> **Dataset content**
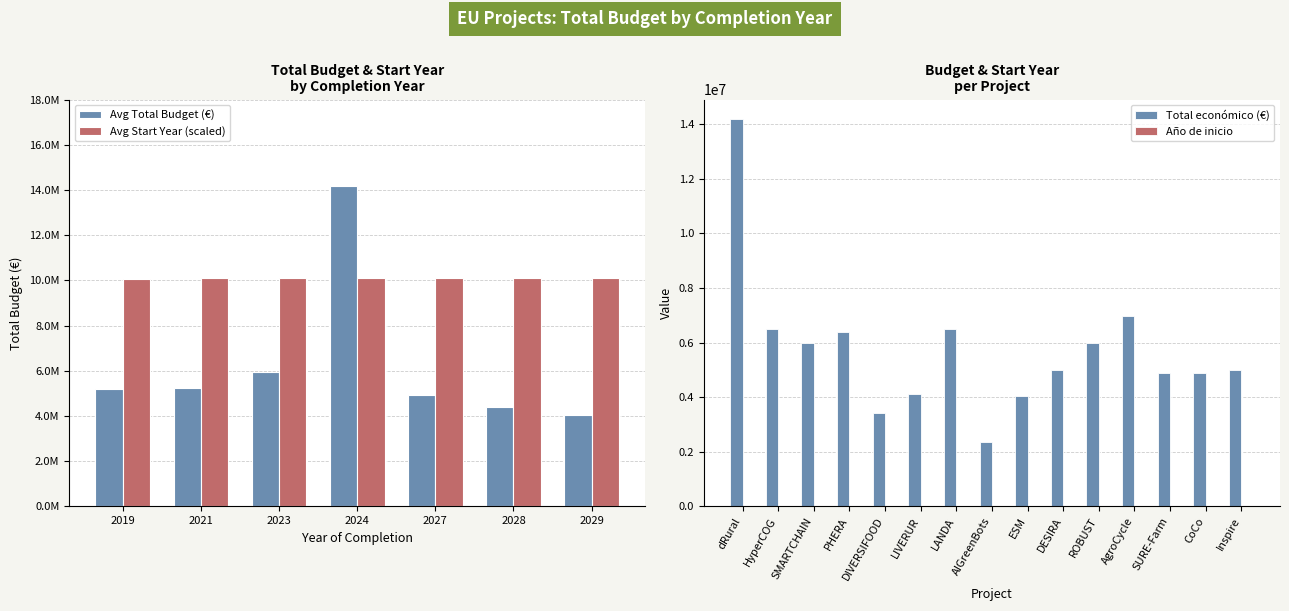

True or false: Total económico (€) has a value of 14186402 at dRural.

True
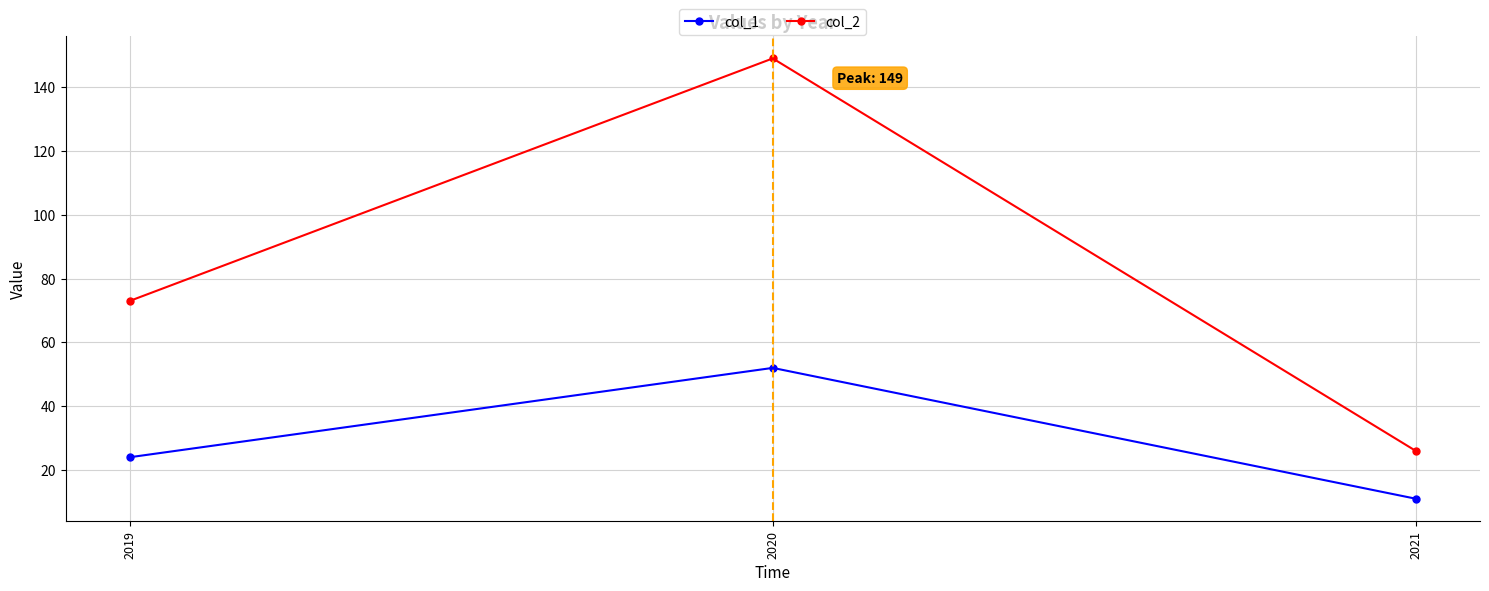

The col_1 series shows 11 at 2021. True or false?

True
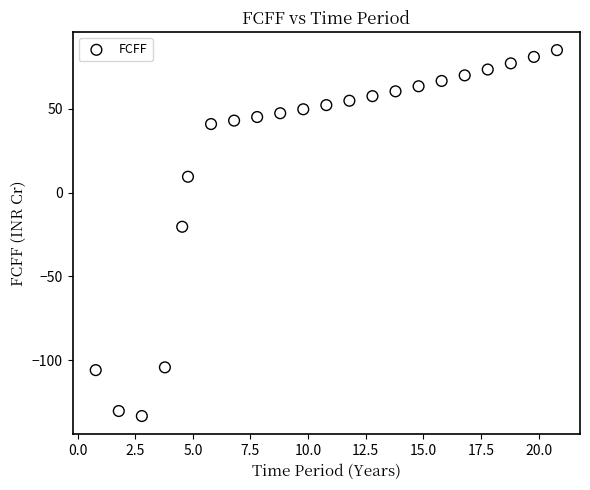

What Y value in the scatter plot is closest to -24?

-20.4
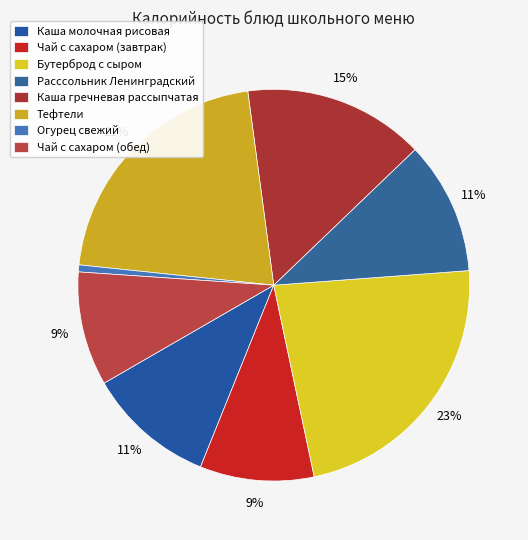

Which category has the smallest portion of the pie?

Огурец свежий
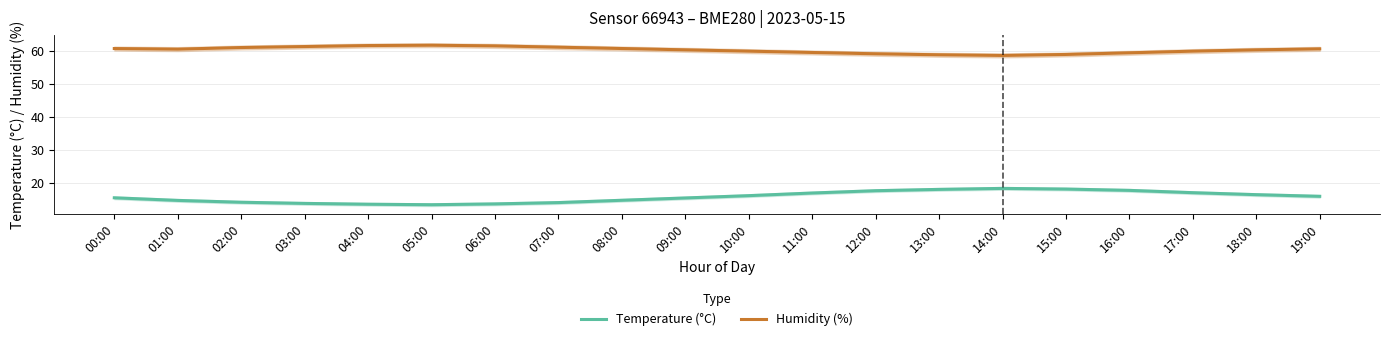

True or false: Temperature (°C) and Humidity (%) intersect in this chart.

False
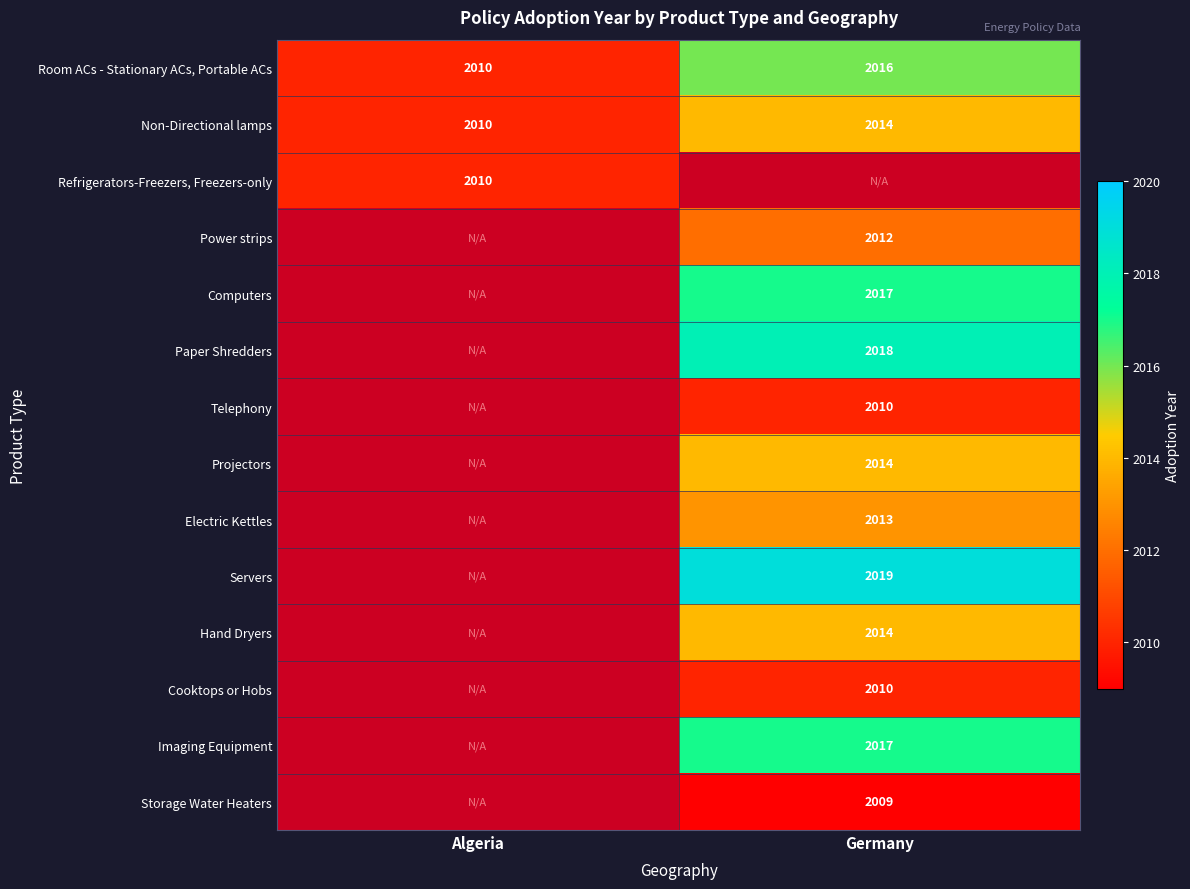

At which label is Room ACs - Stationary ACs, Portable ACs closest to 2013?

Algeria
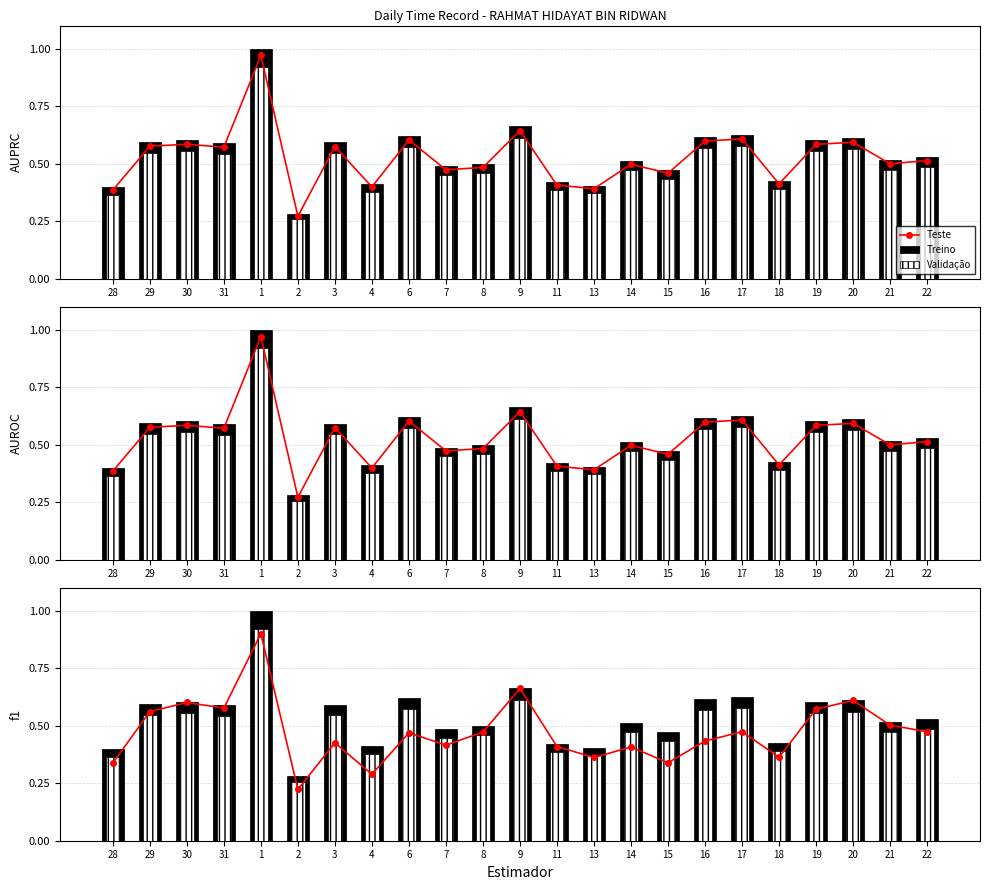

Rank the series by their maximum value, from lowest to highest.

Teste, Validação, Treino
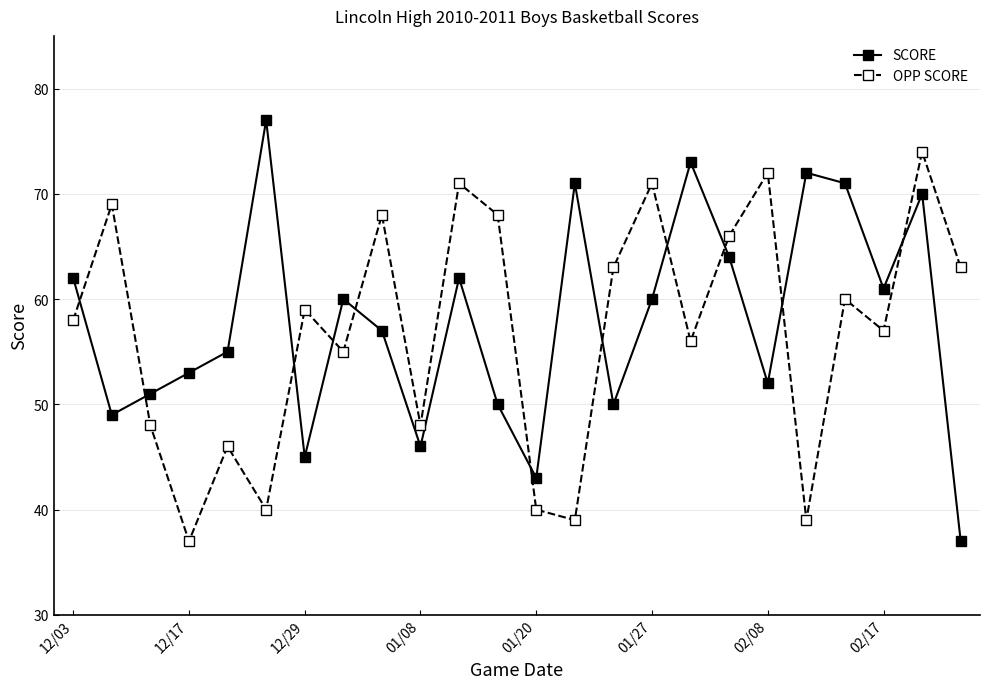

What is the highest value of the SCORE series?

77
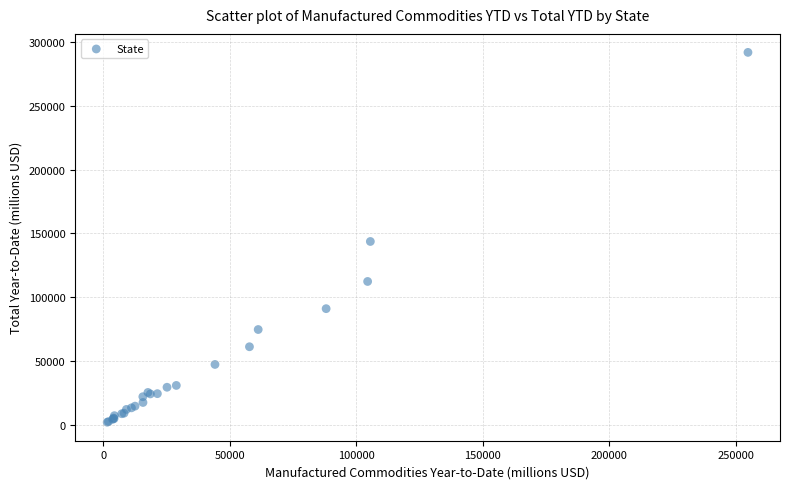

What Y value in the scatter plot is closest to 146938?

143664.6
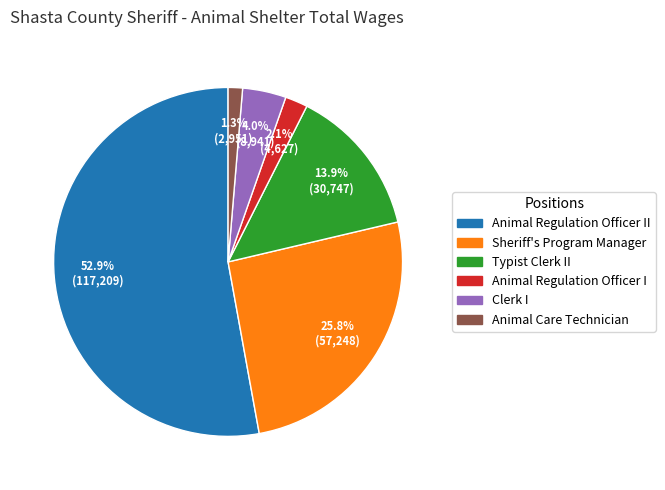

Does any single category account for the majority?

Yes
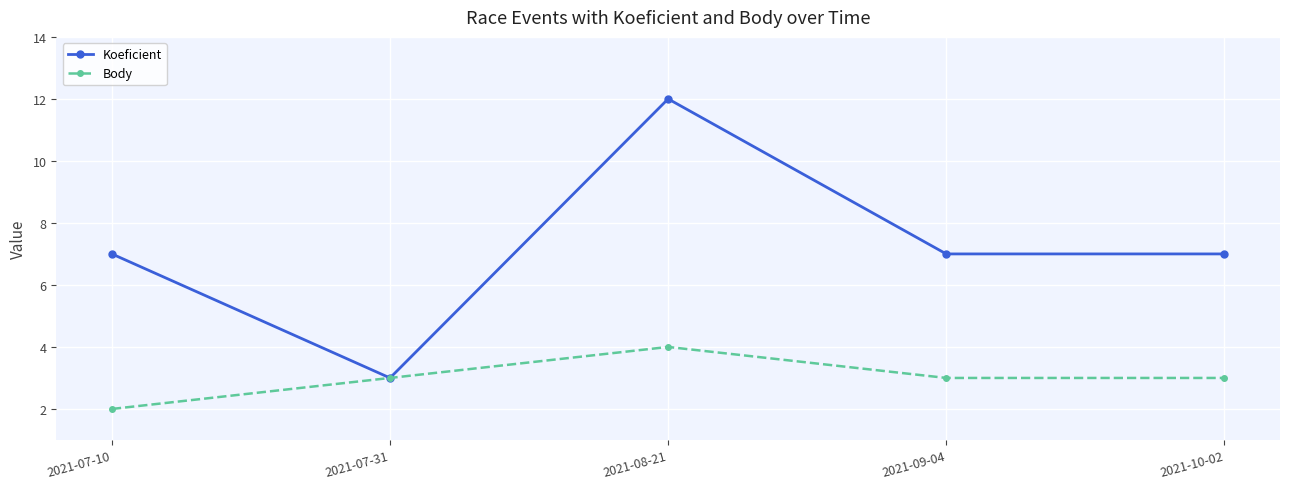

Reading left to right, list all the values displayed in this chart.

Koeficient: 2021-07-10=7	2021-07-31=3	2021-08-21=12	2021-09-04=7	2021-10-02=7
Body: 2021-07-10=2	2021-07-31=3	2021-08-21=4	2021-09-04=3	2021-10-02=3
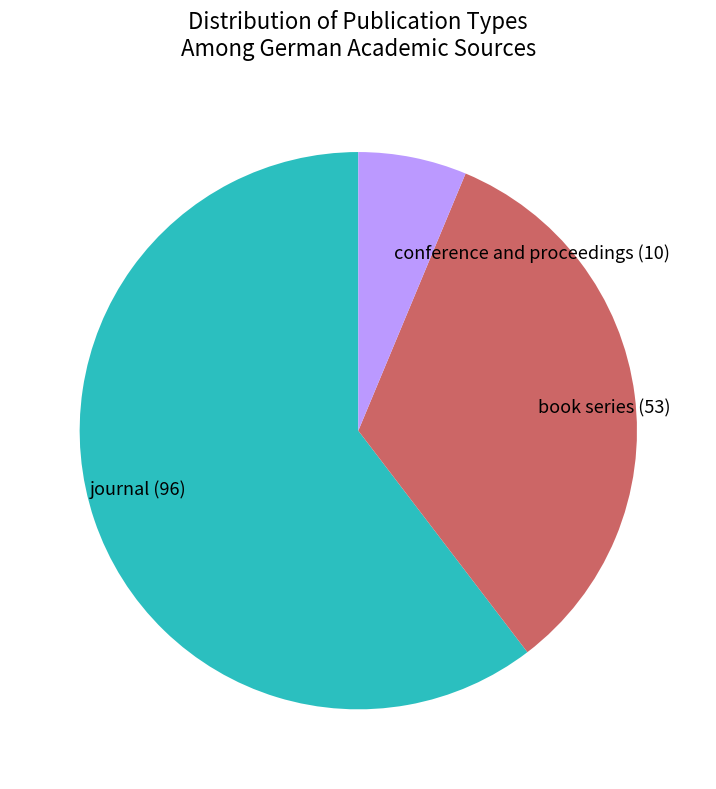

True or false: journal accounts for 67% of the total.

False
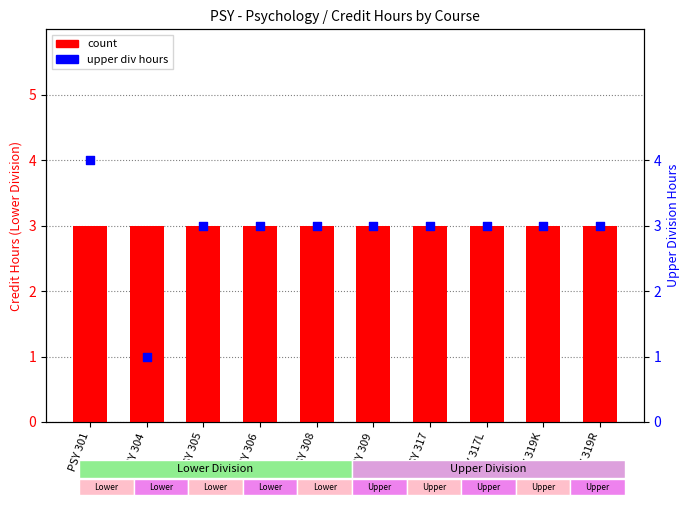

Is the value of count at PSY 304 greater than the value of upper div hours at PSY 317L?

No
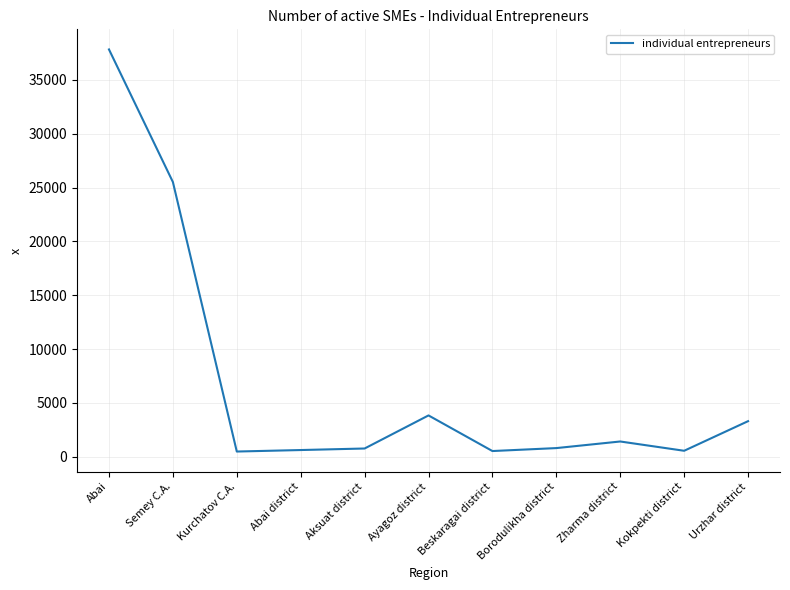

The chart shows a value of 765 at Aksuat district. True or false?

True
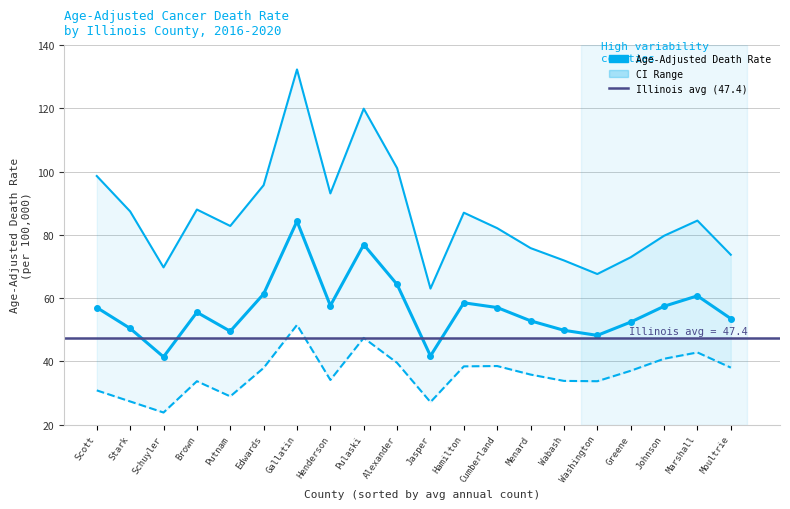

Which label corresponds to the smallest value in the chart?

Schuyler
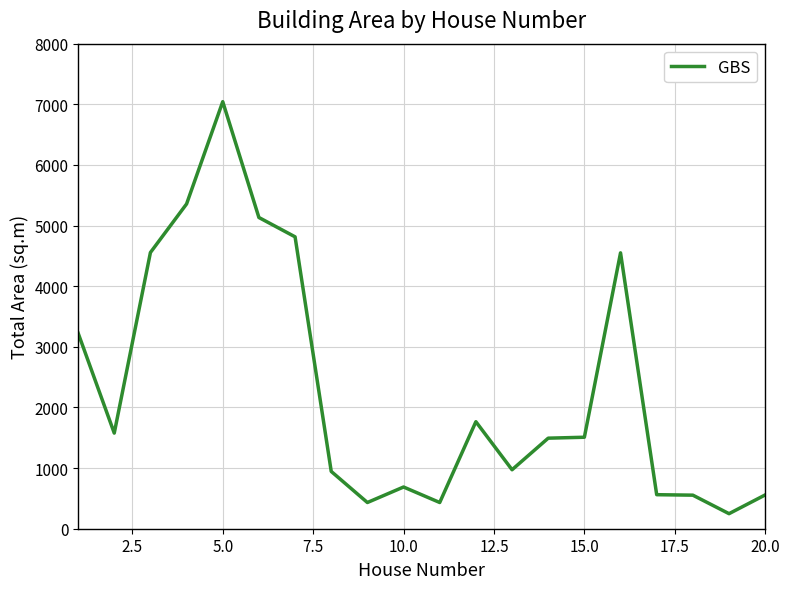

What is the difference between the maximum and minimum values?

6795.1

> **Activity**
Please reproduce the material above with "scatter plot" replaced by "scatter chart" wherever it occurs, keeping everything else unchanged and leaving out the pictures.

> **Solution to this problem**
True or false: Total económico (€) has a value of 14186402 at dRural.

True

The col_1 series shows 11 at 2021. True or false?

True

What Y value in the scatter chart is closest to -24?

-20.4

Which category has the smallest portion of the pie?

Огурец свежий

True or false: Temperature (°C) and Humidity (%) intersect in this chart.

False

At which label is Room ACs - Stationary ACs, Portable ACs closest to 2013?

Algeria

Rank the series by their maximum value, from lowest to highest.

Teste, Validação, Treino

What is the highest value of the SCORE series?

77

What Y value in the scatter chart is closest to 146938?

143664.6

Does any single category account for the majority?

Yes

Reading left to right, list all the values displayed in this chart.

Koeficient: 2021-07-10=7	2021-07-31=3	2021-08-21=12	2021-09-04=7	2021-10-02=7
Body: 2021-07-10=2	2021-07-31=3	2021-08-21=4	2021-09-04=3	2021-10-02=3

True or false: journal accounts for 67% of the total.

False

Is the value of count at PSY 304 greater than the value of upper div hours at PSY 317L?

No

The chart shows a value of 765 at Aksuat district. True or false?

True

Which label corresponds to the smallest value in the chart?

Schuyler

What is the difference between the maximum and minimum values?

6795.1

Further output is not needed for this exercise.